# "9" character costume



## Frankenfrog (Oct 19, 2010)

Wow...I never heard of this movie so I checked out the trailer on line. It looks pretty good. I'll have to watch out for it. Thanks for posting. Oh yes...the costume looks great.


----------



## Ratmonkey (Oct 4, 2010)

Thank you Frog. don' t worry only one house we went to actually knew who he was. maybe I should include a reference.


----------



## Death Dealer (Sep 20, 2010)

Loved the movie, love the costume


----------



## Nevergoback (Sep 13, 2009)

That costume is awesome. The movie was good too. Would love to have some of the details of how you made the head and what the *********** is made of.


----------



## Death Dealer (Sep 20, 2010)

someone else posted this one in the Show off your Costume thread.....both are great!


----------



## Nevergoback (Sep 13, 2009)

Hmm, I guess I could make the *********** and zipper pull out of foam core or pink foam and the teeth on the costume with duct tape. This costume looks good too. I'd like to make a dummy I have two child size armatures who need a facelift.


----------



## Johnny Thunder (Oct 7, 2004)

Looks great!!!


----------



## Ratmonkey (Oct 4, 2010)

Nevergoback,
To make the head we used an oval shaped balloon and paper mache over it and then covered with burlap. The eyes are painted cardboard shipping tubes. I drilled out the centers of the end caps and glued in black muslin over the opening. Painted the rims silver and attached a clip and screw on each side (much to the insistence of my son.) 

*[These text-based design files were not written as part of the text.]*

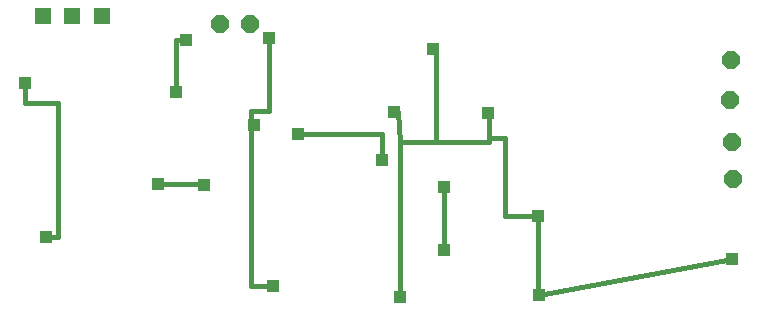
<source format=gbl>
G75*
%MOIN*%
%OFA0B0*%
%FSLAX25Y25*%
%IPPOS*%
%LPD*%
%AMOC8*
5,1,8,0,0,1.08239X$1,22.5*
%
%ADD10OC8,0.05937*%
%ADD11R,0.05543X0.05543*%
%ADD12R,0.04356X0.04356*%
%ADD13C,0.01772*%
%ADD14R,0.04159X0.04159*%
%ADD15C,0.01600*%
D10*
X0088717Y0113697D03*
X0098717Y0113697D03*
X0258835Y0101925D03*
X0258717Y0088342D03*
X0259386Y0074366D03*
X0259465Y0062122D03*
D11*
X0049228Y0116452D03*
X0039386Y0116452D03*
X0029543Y0116452D03*
D12*
X0023441Y0094208D03*
X0067929Y0060350D03*
X0083087Y0060153D03*
X0114583Y0077082D03*
X0099819Y0080035D03*
X0142535Y0068421D03*
X0163205Y0059563D03*
X0194504Y0049720D03*
X0163205Y0038500D03*
X0148441Y0022752D03*
X0106118Y0026295D03*
X0030528Y0042830D03*
X0104740Y0109169D03*
X0159661Y0105429D03*
X0177969Y0083972D03*
X0194898Y0023539D03*
D13*
X0030724Y0042634D02*
X0030528Y0042830D01*
X0030724Y0042634D02*
X0034465Y0042634D01*
X0034465Y0087515D01*
X0023441Y0087319D01*
X0023441Y0094208D01*
X0067929Y0060350D02*
X0083087Y0060350D01*
X0083087Y0060153D01*
X0114583Y0077082D02*
X0142535Y0077082D01*
X0142535Y0068421D01*
X0148441Y0074523D02*
X0160646Y0074523D01*
X0160646Y0105429D01*
X0159661Y0105429D01*
X0148047Y0084366D02*
X0148441Y0074523D01*
X0148441Y0022752D01*
X0163205Y0037909D02*
X0163205Y0038500D01*
X0163205Y0059563D01*
X0183480Y0049720D02*
X0183480Y0075704D01*
X0178362Y0075704D01*
X0178362Y0074523D01*
X0160646Y0074523D01*
X0148047Y0084366D02*
X0146669Y0084366D01*
X0177969Y0083972D02*
X0178362Y0083972D01*
X0178362Y0075704D01*
X0183480Y0049720D02*
X0194504Y0049720D01*
X0194504Y0023539D01*
X0194898Y0023539D01*
X0106118Y0026295D02*
X0099031Y0026295D01*
X0099031Y0080035D01*
X0099031Y0084760D01*
X0104937Y0084760D01*
X0104937Y0109169D01*
X0104740Y0109169D01*
X0099819Y0080035D02*
X0099031Y0080035D01*
D14*
X0073835Y0091059D03*
X0077378Y0108382D03*
X0146669Y0084366D03*
X0259268Y0035350D03*
D15*
X0194898Y0023539D01*
X0073835Y0091059D02*
X0073835Y0108578D01*
X0077378Y0108382D01*
M02*

</source>
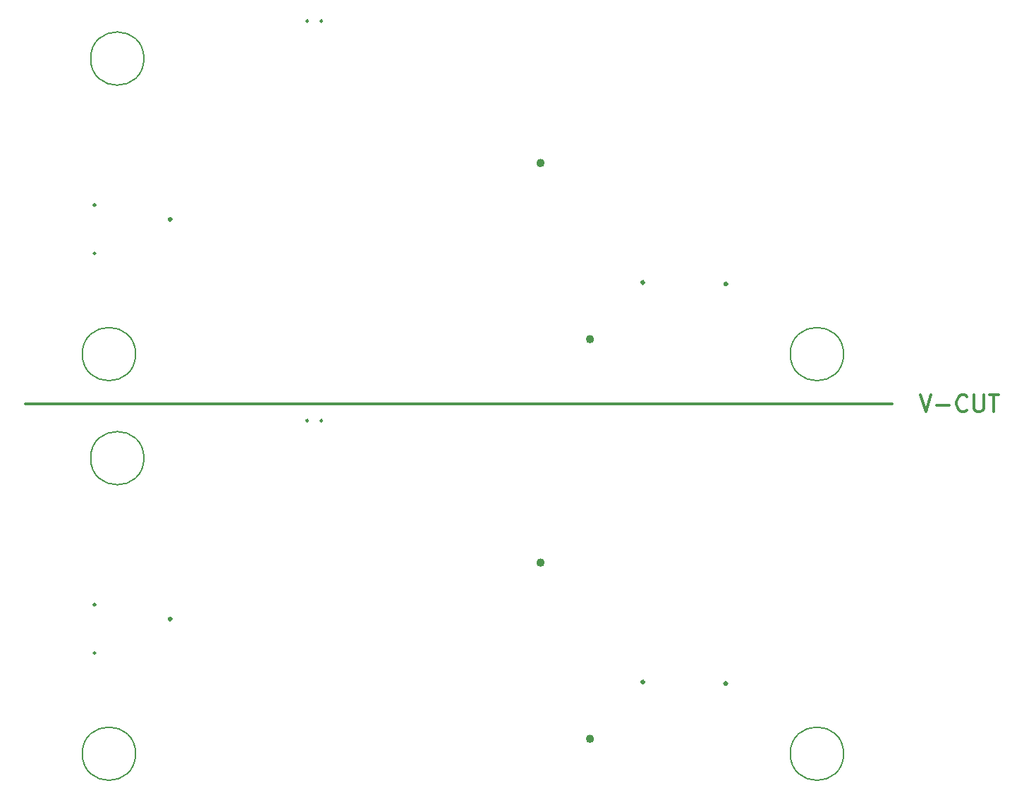
<source format=gbr>
G04 #@! TF.GenerationSoftware,KiCad,Pcbnew,8.0.8*
G04 #@! TF.CreationDate,2025-02-19T19:17:40+01:00*
G04 #@! TF.ProjectId,panelized,70616e65-6c69-47a6-9564-2e6b69636164,rev?*
G04 #@! TF.SameCoordinates,Original*
G04 #@! TF.FileFunction,Other,Comment*
%FSLAX46Y46*%
G04 Gerber Fmt 4.6, Leading zero omitted, Abs format (unit mm)*
G04 Created by KiCad (PCBNEW 8.0.8) date 2025-02-19 19:17:40*
%MOMM*%
%LPD*%
G01*
G04 APERTURE LIST*
%ADD10C,0.300000*%
%ADD11C,0.500000*%
%ADD12C,0.150000*%
%ADD13C,0.250000*%
G04 APERTURE END LIST*
D10*
X-3000000Y-48000000D02*
X101000000Y-48000000D01*
X104387844Y-46909638D02*
X105054510Y-48909638D01*
X105054510Y-48909638D02*
X105721177Y-46909638D01*
X106387844Y-48147733D02*
X107911654Y-48147733D01*
X110006891Y-48719161D02*
X109911653Y-48814400D01*
X109911653Y-48814400D02*
X109625939Y-48909638D01*
X109625939Y-48909638D02*
X109435463Y-48909638D01*
X109435463Y-48909638D02*
X109149748Y-48814400D01*
X109149748Y-48814400D02*
X108959272Y-48623923D01*
X108959272Y-48623923D02*
X108864034Y-48433447D01*
X108864034Y-48433447D02*
X108768796Y-48052495D01*
X108768796Y-48052495D02*
X108768796Y-47766780D01*
X108768796Y-47766780D02*
X108864034Y-47385828D01*
X108864034Y-47385828D02*
X108959272Y-47195352D01*
X108959272Y-47195352D02*
X109149748Y-47004876D01*
X109149748Y-47004876D02*
X109435463Y-46909638D01*
X109435463Y-46909638D02*
X109625939Y-46909638D01*
X109625939Y-46909638D02*
X109911653Y-47004876D01*
X109911653Y-47004876D02*
X110006891Y-47100114D01*
X110864034Y-46909638D02*
X110864034Y-48528685D01*
X110864034Y-48528685D02*
X110959272Y-48719161D01*
X110959272Y-48719161D02*
X111054510Y-48814400D01*
X111054510Y-48814400D02*
X111244986Y-48909638D01*
X111244986Y-48909638D02*
X111625939Y-48909638D01*
X111625939Y-48909638D02*
X111816415Y-48814400D01*
X111816415Y-48814400D02*
X111911653Y-48719161D01*
X111911653Y-48719161D02*
X112006891Y-48528685D01*
X112006891Y-48528685D02*
X112006891Y-46909638D01*
X112673558Y-46909638D02*
X113816415Y-46909638D01*
X113244986Y-48909638D02*
X113244986Y-46909638D01*
D11*
G04 #@! TO.C,U9*
X59060000Y-19050000D02*
G75*
G02*
X58560000Y-19050000I-250000J0D01*
G01*
X58560000Y-19050000D02*
G75*
G02*
X59060000Y-19050000I250000J0D01*
G01*
D12*
G04 #@! TO.C,H1*
X11200000Y-54500000D02*
G75*
G02*
X4800000Y-54500000I-3200000J0D01*
G01*
X4800000Y-54500000D02*
G75*
G02*
X11200000Y-54500000I3200000J0D01*
G01*
D13*
G04 #@! TO.C,J2*
X5382500Y-72100000D02*
G75*
G02*
X5142500Y-72100000I-120000J0D01*
G01*
X5142500Y-72100000D02*
G75*
G02*
X5382500Y-72100000I120000J0D01*
G01*
X5382500Y-77900000D02*
G75*
G02*
X5142500Y-77900000I-120000J0D01*
G01*
X5142500Y-77900000D02*
G75*
G02*
X5382500Y-77900000I120000J0D01*
G01*
D11*
G04 #@! TO.C,U5*
X65000000Y-40210000D02*
G75*
G02*
X64500000Y-40210000I-250000J0D01*
G01*
X64500000Y-40210000D02*
G75*
G02*
X65000000Y-40210000I250000J0D01*
G01*
D10*
G04 #@! TO.C,REF\u002A\u002A*
X81200000Y-33580000D02*
G75*
G02*
X80900000Y-33580000I-150000J0D01*
G01*
X80900000Y-33580000D02*
G75*
G02*
X81200000Y-33580000I150000J0D01*
G01*
D13*
G04 #@! TO.C,SW1*
X30920000Y-50000000D02*
G75*
G02*
X30680000Y-50000000I-120000J0D01*
G01*
X30680000Y-50000000D02*
G75*
G02*
X30920000Y-50000000I120000J0D01*
G01*
X32620000Y-50000000D02*
G75*
G02*
X32380000Y-50000000I-120000J0D01*
G01*
X32380000Y-50000000D02*
G75*
G02*
X32620000Y-50000000I120000J0D01*
G01*
D12*
G04 #@! TO.C,H2*
X10200000Y-90000000D02*
G75*
G02*
X3800000Y-90000000I-3200000J0D01*
G01*
X3800000Y-90000000D02*
G75*
G02*
X10200000Y-90000000I3200000J0D01*
G01*
G04 #@! TO.C,H3*
X95200000Y-90000000D02*
G75*
G02*
X88800000Y-90000000I-3200000J0D01*
G01*
X88800000Y-90000000D02*
G75*
G02*
X95200000Y-90000000I3200000J0D01*
G01*
D10*
G04 #@! TO.C,U4*
X71240000Y-81400000D02*
G75*
G02*
X70940000Y-81400000I-150000J0D01*
G01*
X70940000Y-81400000D02*
G75*
G02*
X71240000Y-81400000I150000J0D01*
G01*
G04 #@! TO.C,U3*
X14490000Y-25810000D02*
G75*
G02*
X14190000Y-25810000I-150000J0D01*
G01*
X14190000Y-25810000D02*
G75*
G02*
X14490000Y-25810000I150000J0D01*
G01*
G04 #@! TO.C,U4*
X71240000Y-33400000D02*
G75*
G02*
X70940000Y-33400000I-150000J0D01*
G01*
X70940000Y-33400000D02*
G75*
G02*
X71240000Y-33400000I150000J0D01*
G01*
D12*
G04 #@! TO.C,H1*
X11200000Y-6500000D02*
G75*
G02*
X4800000Y-6500000I-3200000J0D01*
G01*
X4800000Y-6500000D02*
G75*
G02*
X11200000Y-6500000I3200000J0D01*
G01*
D10*
G04 #@! TO.C,U3*
X14490000Y-73810000D02*
G75*
G02*
X14190000Y-73810000I-150000J0D01*
G01*
X14190000Y-73810000D02*
G75*
G02*
X14490000Y-73810000I150000J0D01*
G01*
D11*
G04 #@! TO.C,U9*
X59060000Y-67050000D02*
G75*
G02*
X58560000Y-67050000I-250000J0D01*
G01*
X58560000Y-67050000D02*
G75*
G02*
X59060000Y-67050000I250000J0D01*
G01*
D12*
G04 #@! TO.C,H2*
X10200000Y-42000000D02*
G75*
G02*
X3800000Y-42000000I-3200000J0D01*
G01*
X3800000Y-42000000D02*
G75*
G02*
X10200000Y-42000000I3200000J0D01*
G01*
D10*
G04 #@! TO.C,REF\u002A\u002A*
X81200000Y-81580000D02*
G75*
G02*
X80900000Y-81580000I-150000J0D01*
G01*
X80900000Y-81580000D02*
G75*
G02*
X81200000Y-81580000I150000J0D01*
G01*
D12*
G04 #@! TO.C,H3*
X95200000Y-42000000D02*
G75*
G02*
X88800000Y-42000000I-3200000J0D01*
G01*
X88800000Y-42000000D02*
G75*
G02*
X95200000Y-42000000I3200000J0D01*
G01*
D13*
G04 #@! TO.C,SW1*
X30920000Y-2000000D02*
G75*
G02*
X30680000Y-2000000I-120000J0D01*
G01*
X30680000Y-2000000D02*
G75*
G02*
X30920000Y-2000000I120000J0D01*
G01*
X32620000Y-2000000D02*
G75*
G02*
X32380000Y-2000000I-120000J0D01*
G01*
X32380000Y-2000000D02*
G75*
G02*
X32620000Y-2000000I120000J0D01*
G01*
D11*
G04 #@! TO.C,U5*
X65000000Y-88210000D02*
G75*
G02*
X64500000Y-88210000I-250000J0D01*
G01*
X64500000Y-88210000D02*
G75*
G02*
X65000000Y-88210000I250000J0D01*
G01*
D13*
G04 #@! TO.C,J2*
X5382500Y-24100000D02*
G75*
G02*
X5142500Y-24100000I-120000J0D01*
G01*
X5142500Y-24100000D02*
G75*
G02*
X5382500Y-24100000I120000J0D01*
G01*
X5382500Y-29900000D02*
G75*
G02*
X5142500Y-29900000I-120000J0D01*
G01*
X5142500Y-29900000D02*
G75*
G02*
X5382500Y-29900000I120000J0D01*
G01*
G04 #@! TD*
M02*

</source>
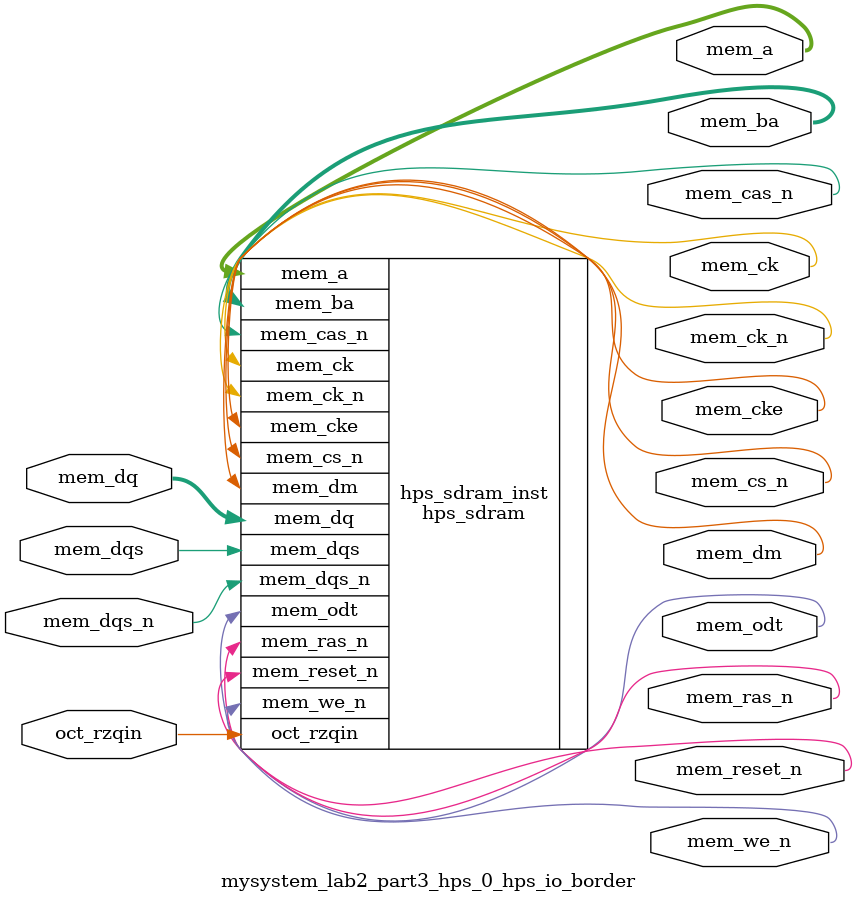
<source format=sv>


module mysystem_lab2_part3_hps_0_hps_io_border(
// memory
  output wire [13 - 1 : 0 ] mem_a
 ,output wire [3 - 1 : 0 ] mem_ba
 ,output wire [1 - 1 : 0 ] mem_ck
 ,output wire [1 - 1 : 0 ] mem_ck_n
 ,output wire [1 - 1 : 0 ] mem_cke
 ,output wire [1 - 1 : 0 ] mem_cs_n
 ,output wire [1 - 1 : 0 ] mem_ras_n
 ,output wire [1 - 1 : 0 ] mem_cas_n
 ,output wire [1 - 1 : 0 ] mem_we_n
 ,output wire [1 - 1 : 0 ] mem_reset_n
 ,inout wire [8 - 1 : 0 ] mem_dq
 ,inout wire [1 - 1 : 0 ] mem_dqs
 ,inout wire [1 - 1 : 0 ] mem_dqs_n
 ,output wire [1 - 1 : 0 ] mem_odt
 ,output wire [1 - 1 : 0 ] mem_dm
 ,input wire [1 - 1 : 0 ] oct_rzqin
);


hps_sdram hps_sdram_inst(
 .mem_dq({
    mem_dq[7:0] // 7:0
  })
,.mem_odt({
    mem_odt[0:0] // 0:0
  })
,.mem_ras_n({
    mem_ras_n[0:0] // 0:0
  })
,.mem_dqs_n({
    mem_dqs_n[0:0] // 0:0
  })
,.mem_dqs({
    mem_dqs[0:0] // 0:0
  })
,.mem_dm({
    mem_dm[0:0] // 0:0
  })
,.mem_we_n({
    mem_we_n[0:0] // 0:0
  })
,.mem_cas_n({
    mem_cas_n[0:0] // 0:0
  })
,.mem_ba({
    mem_ba[2:0] // 2:0
  })
,.mem_a({
    mem_a[12:0] // 12:0
  })
,.mem_cs_n({
    mem_cs_n[0:0] // 0:0
  })
,.mem_ck({
    mem_ck[0:0] // 0:0
  })
,.mem_cke({
    mem_cke[0:0] // 0:0
  })
,.oct_rzqin({
    oct_rzqin[0:0] // 0:0
  })
,.mem_reset_n({
    mem_reset_n[0:0] // 0:0
  })
,.mem_ck_n({
    mem_ck_n[0:0] // 0:0
  })
);

endmodule


</source>
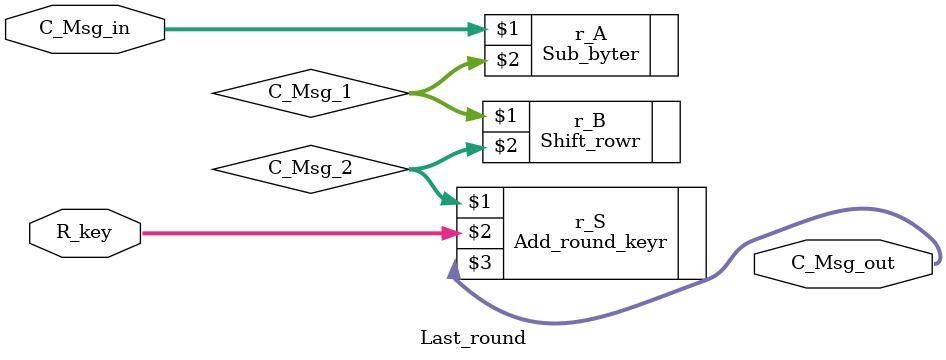
<source format=v>
module Last_round (C_Msg_in, R_key, C_Msg_out);

input  [0:127] C_Msg_in;
input  [0:127] R_key;
output [0:127] C_Msg_out;

wire [0:127] C_Msg_1, C_Msg_2, C_Msg_3;

Sub_byter      r_A (C_Msg_in, C_Msg_1);
Shift_rowr     r_B (C_Msg_1, C_Msg_2);
Add_round_keyr r_S (C_Msg_2, R_key, C_Msg_out);

endmodule

</source>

Zipper: I cut the shape out of ¼ “ poster board. Used this as a template to trace and cut out the sheet of copper. The pull and bracket are just copper with out the foam. We dirtied it up with some blank paint and sponge. The Zipper teeth are made out of silver clarion (fake leather) glued on.

Hands: I traced my son’s hands to create a pattern. Strips were cut out of the copper, two per finger with the end piece rounded. I used a drum stick to shape the curve. The drum stick being tapered worked really well to shape different size fingers. Each finger piece was glued to a glove so that they overlapped similar to a gauntlet. The back of the hand and thumb I shaped with round part of a small anvil and glued on.


----------



## MarkOf13 (Sep 25, 2009)

Outstanding job on the costume! I did see the movie and my family would have identified the character easily. I am surprised that you actually used metal but it gives the costume that something extra.


----------



## Ratmonkey (Oct 4, 2010)

MarkOf13 said:


> I am surprised that you actually used metal but it gives the costume that something extra.


As was my wife when she saw the bill,lol.


----------



## theedwin (Sep 25, 2008)

That is a great costume!!! I love every little bit of it! Great job!


----------